One other major thing that has changed recently in ZX Prism is the master clock frequency.
Mike's original FPGA Spectrum source derives the CPU and video clocks from a 28MHz phase locked loop. The 14MHz video clock was derived from every odd tick (equalling four ticks for every eight of the master clock: 1,3,5 and 7) and the 3.5MHz CPU clock was derived from the first even tick of every eight (tick 0). The 7MHz CPU mode was derived from ticks 0 and 4.
Recently, to prepare for the more complex video modes and to allow faster CPU clock frequencies I doubled the master clock frequency to 56MHz. For now, I've adjusted the way the CPU and Video clocks are derived so they still run at 14Mhz and 3.5 or 7MHz.
The on-FPGA palette memory seems quite happy at these speeds, so all is looking good for the new screen modes.

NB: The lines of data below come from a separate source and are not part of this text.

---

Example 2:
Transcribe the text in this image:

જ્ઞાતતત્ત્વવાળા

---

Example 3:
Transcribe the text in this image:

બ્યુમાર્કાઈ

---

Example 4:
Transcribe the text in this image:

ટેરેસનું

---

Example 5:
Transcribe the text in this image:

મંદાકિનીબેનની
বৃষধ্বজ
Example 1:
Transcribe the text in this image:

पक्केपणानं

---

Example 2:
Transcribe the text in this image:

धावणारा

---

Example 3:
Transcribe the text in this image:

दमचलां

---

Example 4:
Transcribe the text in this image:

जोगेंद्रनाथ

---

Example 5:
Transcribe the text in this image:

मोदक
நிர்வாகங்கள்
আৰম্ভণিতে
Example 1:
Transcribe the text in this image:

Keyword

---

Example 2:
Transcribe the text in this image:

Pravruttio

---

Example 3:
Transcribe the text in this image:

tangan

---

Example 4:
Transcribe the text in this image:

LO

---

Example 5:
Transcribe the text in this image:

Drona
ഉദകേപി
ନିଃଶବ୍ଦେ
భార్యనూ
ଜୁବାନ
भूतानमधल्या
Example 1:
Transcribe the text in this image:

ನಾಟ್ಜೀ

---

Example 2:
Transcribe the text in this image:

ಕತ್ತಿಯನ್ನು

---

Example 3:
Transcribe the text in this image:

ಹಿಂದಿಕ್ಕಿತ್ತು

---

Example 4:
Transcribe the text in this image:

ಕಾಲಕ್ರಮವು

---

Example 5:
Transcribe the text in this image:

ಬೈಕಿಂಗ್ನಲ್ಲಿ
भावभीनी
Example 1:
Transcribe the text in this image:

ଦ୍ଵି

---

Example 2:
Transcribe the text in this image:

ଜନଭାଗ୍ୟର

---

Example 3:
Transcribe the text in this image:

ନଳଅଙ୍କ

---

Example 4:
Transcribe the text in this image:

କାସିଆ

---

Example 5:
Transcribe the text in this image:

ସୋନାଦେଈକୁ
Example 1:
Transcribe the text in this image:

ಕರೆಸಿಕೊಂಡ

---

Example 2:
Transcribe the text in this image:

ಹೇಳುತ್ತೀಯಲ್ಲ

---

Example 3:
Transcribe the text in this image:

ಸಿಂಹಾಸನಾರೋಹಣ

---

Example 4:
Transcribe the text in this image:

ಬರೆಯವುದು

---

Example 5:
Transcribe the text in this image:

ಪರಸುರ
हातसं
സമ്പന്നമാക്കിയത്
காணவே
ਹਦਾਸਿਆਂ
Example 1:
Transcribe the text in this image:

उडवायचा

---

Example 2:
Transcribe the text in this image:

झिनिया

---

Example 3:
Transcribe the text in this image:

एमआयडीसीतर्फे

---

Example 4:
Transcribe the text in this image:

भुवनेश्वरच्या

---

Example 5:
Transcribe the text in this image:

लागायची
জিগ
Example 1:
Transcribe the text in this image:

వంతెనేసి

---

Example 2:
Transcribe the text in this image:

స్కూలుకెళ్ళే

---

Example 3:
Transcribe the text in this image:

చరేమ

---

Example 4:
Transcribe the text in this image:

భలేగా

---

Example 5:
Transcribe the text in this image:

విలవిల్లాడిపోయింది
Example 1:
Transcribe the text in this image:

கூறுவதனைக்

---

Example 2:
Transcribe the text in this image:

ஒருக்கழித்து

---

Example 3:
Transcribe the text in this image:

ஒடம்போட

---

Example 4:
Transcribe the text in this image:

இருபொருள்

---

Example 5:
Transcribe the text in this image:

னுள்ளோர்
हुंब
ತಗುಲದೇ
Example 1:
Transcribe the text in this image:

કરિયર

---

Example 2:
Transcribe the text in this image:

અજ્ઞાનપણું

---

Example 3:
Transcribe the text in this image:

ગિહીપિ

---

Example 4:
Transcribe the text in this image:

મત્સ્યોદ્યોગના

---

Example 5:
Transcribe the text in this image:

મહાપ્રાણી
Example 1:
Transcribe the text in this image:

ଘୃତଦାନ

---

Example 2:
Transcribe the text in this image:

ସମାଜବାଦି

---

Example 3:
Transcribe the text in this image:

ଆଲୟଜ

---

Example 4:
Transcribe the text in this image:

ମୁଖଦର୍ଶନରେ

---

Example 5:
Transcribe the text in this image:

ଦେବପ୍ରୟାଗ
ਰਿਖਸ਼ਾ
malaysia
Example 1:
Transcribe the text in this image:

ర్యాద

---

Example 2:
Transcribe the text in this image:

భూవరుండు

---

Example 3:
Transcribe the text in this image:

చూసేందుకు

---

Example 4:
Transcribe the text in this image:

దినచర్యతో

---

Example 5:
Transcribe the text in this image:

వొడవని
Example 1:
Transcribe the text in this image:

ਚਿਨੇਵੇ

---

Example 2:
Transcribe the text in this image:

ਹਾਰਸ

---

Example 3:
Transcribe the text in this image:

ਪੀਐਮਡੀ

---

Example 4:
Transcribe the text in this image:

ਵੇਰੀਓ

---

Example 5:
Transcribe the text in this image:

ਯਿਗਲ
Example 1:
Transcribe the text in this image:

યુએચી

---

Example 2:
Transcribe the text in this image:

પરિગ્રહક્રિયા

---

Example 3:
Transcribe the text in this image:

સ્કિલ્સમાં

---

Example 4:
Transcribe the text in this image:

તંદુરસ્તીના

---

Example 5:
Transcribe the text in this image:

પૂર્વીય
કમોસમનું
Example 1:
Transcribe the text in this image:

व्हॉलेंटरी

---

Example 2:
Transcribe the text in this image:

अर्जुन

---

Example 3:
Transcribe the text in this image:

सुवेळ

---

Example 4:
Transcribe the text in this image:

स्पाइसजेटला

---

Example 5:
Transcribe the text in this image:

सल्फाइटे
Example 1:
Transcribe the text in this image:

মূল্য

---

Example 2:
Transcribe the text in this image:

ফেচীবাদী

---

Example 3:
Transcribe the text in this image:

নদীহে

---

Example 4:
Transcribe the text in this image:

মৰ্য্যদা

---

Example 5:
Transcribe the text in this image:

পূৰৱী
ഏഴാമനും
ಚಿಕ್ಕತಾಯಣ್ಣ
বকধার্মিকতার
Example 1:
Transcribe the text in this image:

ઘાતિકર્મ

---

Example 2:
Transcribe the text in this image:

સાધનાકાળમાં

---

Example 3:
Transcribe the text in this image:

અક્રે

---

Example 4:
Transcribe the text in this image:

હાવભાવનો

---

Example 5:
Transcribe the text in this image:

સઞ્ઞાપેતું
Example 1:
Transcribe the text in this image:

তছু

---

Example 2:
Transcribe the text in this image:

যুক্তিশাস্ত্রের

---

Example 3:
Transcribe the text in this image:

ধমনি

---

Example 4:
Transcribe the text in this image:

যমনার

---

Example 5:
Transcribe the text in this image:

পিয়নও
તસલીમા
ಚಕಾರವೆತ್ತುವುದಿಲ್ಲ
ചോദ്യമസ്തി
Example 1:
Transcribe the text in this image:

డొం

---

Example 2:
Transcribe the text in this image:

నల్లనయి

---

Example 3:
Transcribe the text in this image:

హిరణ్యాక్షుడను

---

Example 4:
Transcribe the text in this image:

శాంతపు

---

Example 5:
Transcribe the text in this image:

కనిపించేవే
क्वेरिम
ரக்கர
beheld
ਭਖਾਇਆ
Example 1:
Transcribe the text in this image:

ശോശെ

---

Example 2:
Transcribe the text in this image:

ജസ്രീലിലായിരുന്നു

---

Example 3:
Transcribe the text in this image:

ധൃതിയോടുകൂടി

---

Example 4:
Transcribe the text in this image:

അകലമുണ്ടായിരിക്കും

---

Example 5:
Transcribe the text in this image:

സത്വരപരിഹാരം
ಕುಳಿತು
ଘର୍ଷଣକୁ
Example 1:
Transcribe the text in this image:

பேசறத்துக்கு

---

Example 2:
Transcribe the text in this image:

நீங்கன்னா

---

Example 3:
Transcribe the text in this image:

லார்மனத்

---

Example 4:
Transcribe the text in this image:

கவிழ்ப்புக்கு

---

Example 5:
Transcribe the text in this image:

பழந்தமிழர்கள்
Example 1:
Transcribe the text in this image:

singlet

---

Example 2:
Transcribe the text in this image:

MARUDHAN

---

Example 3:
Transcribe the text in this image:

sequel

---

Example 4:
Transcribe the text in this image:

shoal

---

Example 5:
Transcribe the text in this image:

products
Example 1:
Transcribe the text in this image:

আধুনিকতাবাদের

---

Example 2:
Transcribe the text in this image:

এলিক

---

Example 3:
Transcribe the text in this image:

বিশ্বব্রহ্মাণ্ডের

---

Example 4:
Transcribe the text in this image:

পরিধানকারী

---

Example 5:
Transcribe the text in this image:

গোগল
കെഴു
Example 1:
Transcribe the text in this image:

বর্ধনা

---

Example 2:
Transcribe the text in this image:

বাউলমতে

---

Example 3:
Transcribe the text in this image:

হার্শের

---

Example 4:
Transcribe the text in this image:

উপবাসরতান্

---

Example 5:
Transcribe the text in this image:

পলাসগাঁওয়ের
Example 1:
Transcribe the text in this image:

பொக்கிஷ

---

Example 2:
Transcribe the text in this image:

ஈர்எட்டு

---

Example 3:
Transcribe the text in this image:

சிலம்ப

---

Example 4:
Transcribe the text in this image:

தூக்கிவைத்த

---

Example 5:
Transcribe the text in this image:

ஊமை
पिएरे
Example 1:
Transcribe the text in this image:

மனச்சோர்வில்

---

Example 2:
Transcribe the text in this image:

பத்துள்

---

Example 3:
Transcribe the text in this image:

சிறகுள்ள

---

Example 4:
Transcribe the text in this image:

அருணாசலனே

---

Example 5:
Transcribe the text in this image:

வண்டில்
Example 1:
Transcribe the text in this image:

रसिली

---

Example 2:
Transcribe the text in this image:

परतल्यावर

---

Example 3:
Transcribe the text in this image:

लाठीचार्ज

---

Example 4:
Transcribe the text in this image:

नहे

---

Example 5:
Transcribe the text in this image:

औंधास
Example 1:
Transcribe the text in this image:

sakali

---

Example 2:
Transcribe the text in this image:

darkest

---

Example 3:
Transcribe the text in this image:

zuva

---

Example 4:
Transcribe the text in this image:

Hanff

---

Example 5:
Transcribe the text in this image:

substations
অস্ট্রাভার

The next thing to do is to increase the video clock to 28Mhz and adjust the read/store cycle for reading the data and attribute bytes. Some of the new screen modes need more data to be shifted around than the standard Spectrum mode. I'll be attempting to do the majority of the screen modes with the same contention patterns (at least when the CPU is running at 3.5Mhz) so that games with special screen effects (split borders etc) work. The chunky and planar screen modes will probably incur more contention - though the CPU speed can be increased to compensate of course.
Speaking of contention... I've still not had complete success with implementing it - however I am a lot closer now. The increase in master clock frequency and the redesign of the video decode/encode subsystem gives me a chance to change how the timing of everything fits together - including ensuring contention is correctly applied at faster CPU speeds to avoid the crashes that currently happen when the CPU is running at 14 or 28MHz. Time to get the pencils and paper out and start counting clock ticks...